Young people and their families can monitor progress toward their objectives by keeping a long-term record of their weight, eating patterns, and physical activity without becoming obsessive, according to Professor de Simone.

It is advised to implement a "health-promoting reward system." "Ideal incentives are those that increase social support and reinforce the value of targeted behaviour, like a bike ride with the family or a walk with friends," said Professor de Simone.

According to the report, childhood obesity and hypertension are "insidious siblings" that develop into serious health risks over time.

According to studies, childhood hypertension is on the rise, with obesity, especially abdominal obesity, contributing to some of the rises. Less than 2 per cent of children with normal weight are thought to have hypertension, compared to 5 per cent of overweight children and 15 per cent of obese children.

“The rise in childhood hypertension is of great concern as it is associated with persistence of hypertension and other cardiovascular issues during adulthood,” said Professor de Simone.

It is essential to identify elevated blood pressure early so that it can be controlled through lifestyle changes and, if necessary, medication. A doctor or nurse can identify children with high blood pressure with just one blood pressure reading, but a second visit is advised for confirmation.

Professor de Simone stated, "Regardless of symptoms, screening should be done at least once a year in the primary care setting. This is due to the fact that hypertension in kids, just like in adults, is typically asymptomatic."

A medical history and physical examination are necessary to identify potential causes and pinpoint behaviour that can be changed when blood pressure measurements indicate hypertension.

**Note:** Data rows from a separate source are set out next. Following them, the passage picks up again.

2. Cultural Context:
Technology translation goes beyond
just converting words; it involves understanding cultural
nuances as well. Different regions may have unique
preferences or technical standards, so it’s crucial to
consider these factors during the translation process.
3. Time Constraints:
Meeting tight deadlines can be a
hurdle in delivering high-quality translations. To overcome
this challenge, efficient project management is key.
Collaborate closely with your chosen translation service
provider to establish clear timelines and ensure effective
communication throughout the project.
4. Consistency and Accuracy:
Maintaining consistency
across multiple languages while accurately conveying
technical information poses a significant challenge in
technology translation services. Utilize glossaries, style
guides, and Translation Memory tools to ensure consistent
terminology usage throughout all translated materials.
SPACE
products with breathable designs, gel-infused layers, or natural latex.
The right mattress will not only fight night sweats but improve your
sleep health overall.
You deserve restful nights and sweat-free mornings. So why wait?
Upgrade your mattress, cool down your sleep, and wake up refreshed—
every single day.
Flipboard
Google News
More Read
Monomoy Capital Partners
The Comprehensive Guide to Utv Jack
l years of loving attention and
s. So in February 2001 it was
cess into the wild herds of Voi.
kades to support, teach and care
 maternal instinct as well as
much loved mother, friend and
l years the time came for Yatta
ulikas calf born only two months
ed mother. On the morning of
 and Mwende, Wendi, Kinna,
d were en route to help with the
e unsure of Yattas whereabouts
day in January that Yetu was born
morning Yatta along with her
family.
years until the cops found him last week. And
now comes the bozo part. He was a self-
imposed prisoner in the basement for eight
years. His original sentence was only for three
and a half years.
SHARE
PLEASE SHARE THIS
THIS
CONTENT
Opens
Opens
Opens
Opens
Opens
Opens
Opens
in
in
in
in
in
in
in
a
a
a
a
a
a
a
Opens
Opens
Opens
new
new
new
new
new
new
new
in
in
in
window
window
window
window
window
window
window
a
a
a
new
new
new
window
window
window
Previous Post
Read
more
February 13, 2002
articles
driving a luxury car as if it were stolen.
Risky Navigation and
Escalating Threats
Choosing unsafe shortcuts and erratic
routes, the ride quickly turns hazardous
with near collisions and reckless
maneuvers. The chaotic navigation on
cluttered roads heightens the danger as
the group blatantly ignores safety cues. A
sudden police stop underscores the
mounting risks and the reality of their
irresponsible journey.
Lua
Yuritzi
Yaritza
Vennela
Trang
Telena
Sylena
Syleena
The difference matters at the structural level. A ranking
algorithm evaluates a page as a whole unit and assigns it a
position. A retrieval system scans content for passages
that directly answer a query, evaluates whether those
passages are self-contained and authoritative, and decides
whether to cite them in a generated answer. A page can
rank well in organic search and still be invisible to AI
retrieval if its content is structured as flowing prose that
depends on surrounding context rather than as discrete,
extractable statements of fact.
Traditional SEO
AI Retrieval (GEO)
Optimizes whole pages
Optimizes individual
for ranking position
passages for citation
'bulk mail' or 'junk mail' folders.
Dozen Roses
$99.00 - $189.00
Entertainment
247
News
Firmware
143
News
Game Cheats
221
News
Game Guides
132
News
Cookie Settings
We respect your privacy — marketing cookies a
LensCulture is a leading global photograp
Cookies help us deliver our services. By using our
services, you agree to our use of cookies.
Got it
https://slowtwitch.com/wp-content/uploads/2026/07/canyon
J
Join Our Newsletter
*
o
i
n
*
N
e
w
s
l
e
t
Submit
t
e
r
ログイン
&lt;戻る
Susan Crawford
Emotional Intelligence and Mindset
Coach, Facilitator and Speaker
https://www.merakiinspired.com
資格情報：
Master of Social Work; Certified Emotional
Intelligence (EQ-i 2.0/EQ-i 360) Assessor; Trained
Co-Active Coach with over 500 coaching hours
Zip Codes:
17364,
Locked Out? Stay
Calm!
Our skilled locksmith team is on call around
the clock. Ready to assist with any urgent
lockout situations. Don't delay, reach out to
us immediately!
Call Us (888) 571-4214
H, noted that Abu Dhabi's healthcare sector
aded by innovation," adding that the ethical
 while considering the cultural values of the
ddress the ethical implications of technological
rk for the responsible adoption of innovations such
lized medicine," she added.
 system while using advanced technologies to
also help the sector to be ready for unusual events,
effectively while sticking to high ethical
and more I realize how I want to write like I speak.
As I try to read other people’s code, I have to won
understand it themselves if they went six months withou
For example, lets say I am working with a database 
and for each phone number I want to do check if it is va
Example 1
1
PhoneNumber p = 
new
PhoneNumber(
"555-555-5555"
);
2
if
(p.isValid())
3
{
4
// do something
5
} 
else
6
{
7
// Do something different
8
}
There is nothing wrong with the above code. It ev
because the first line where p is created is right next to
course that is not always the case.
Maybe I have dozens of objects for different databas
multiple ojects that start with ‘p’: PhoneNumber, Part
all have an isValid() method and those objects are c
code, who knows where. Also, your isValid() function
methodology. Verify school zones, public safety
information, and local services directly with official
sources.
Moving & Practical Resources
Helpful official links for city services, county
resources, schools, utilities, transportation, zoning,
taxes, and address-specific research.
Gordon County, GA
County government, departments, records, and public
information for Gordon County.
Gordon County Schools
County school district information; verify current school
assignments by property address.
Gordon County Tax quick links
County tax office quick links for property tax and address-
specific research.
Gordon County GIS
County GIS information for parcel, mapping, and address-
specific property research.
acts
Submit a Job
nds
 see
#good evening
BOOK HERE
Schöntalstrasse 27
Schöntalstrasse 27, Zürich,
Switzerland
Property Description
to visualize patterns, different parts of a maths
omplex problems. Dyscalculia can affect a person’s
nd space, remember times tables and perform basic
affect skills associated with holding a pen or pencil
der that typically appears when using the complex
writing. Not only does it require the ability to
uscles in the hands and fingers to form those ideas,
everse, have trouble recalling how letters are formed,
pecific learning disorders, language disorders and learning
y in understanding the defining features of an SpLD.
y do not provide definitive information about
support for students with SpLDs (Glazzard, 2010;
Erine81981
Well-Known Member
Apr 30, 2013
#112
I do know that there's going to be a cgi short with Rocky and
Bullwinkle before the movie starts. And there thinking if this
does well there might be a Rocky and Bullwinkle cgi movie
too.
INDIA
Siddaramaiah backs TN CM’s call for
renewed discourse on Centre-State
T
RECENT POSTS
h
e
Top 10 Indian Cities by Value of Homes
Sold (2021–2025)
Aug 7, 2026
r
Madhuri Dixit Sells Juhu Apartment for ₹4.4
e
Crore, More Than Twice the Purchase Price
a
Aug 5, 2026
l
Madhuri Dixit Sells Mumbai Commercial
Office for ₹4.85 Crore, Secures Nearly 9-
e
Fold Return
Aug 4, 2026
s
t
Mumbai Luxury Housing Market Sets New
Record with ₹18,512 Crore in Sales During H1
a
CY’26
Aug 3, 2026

Birth weight, gestational age, family history of hypertension and cardiovascular disease, lifestyle factors like smoking, salt intake, alcohol use, physical activity, and leisure activities, and potential symptoms like headaches, nosebleeds, vertigo, visual impairment, poor academic performance, attention issues, shortness of breath, palpitations, and fainting are all included in the information.

Early intervention for childhood hypertension should concentrate on behaviour modification and education. One low-dose medication should be started if blood pressure goals are not met. Small doses of two medications may be required if one drug is ineffective.

The authors urge public health organisations to give prevention and treatment of hypertension in kids and teenagers a top priority.

For instance, campaigns to raise awareness of the dangers of high blood pressure in young people and the benefits of leading a healthy lifestyle that includes exercise, a wholesome diet low in salt and sugar, and quitting smoking.

Other suggested actions include setting aside time for kids to watch TV and use social media without encouraging unhealthy eating patterns or other potentially harmful lifestyle choices.